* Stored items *
● ● ●

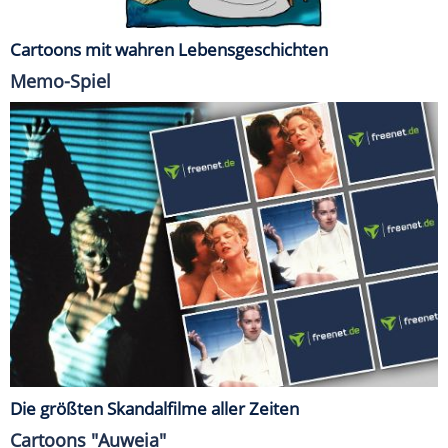
Cartoons mit wahren Lebensgeschichten
Memo-Spiel
Die größten Skandalfilme aller Zeiten
Cartoons "Auweia"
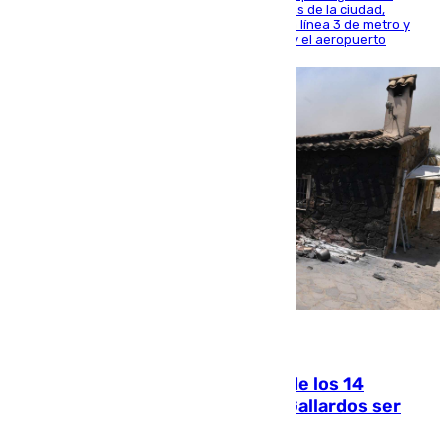
central está apostando por las infraestructuras de la ciudad,
habiendo destinado 650 millones de euros a la línea 3 de metro y
300 a la rede de cercanías entre Santa Justa y el aeropuerto
07.08.2026
La Justicia ofrece a las familias de los 14
fallecidos en el incendio de Los Gallardos ser
acusación particular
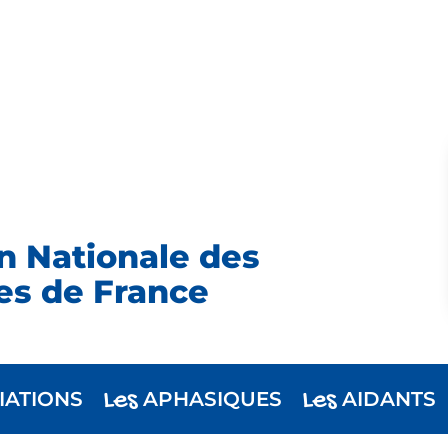
n Nationale des
es de France
Les
Les
IATIONS
APHASIQUES
AIDANTS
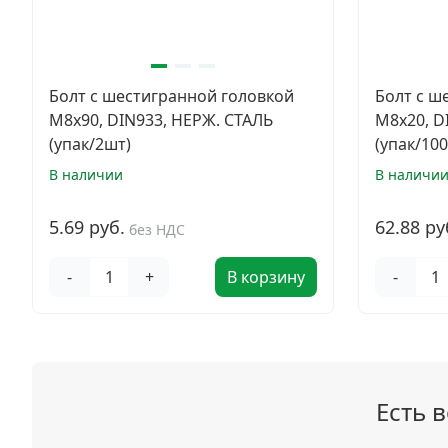
Болт с шестигранной головкой
Болт с ш
M8х90, DIN933, НЕРЖ. СТАЛЬ
M8х20, D
(упак/2шт)
(упак/10
В наличии
В наличи
5.69 руб.
62.88 ру
без НДС
-
+
В корзину
-
Есть 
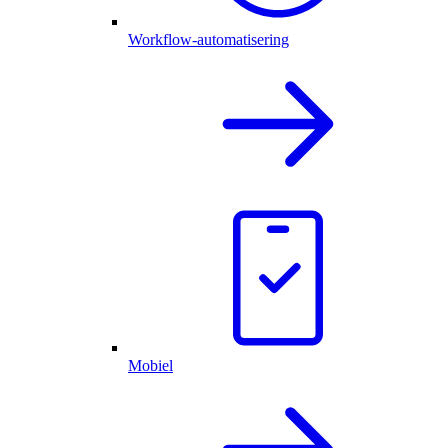
Workflow-automatisering
Mobiel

● ● ●

* Exercise details *
Each line above with the string "Болт" should be reported in full.

* Result of this exercise *
Болт с шестигранной головкой
Болт с ш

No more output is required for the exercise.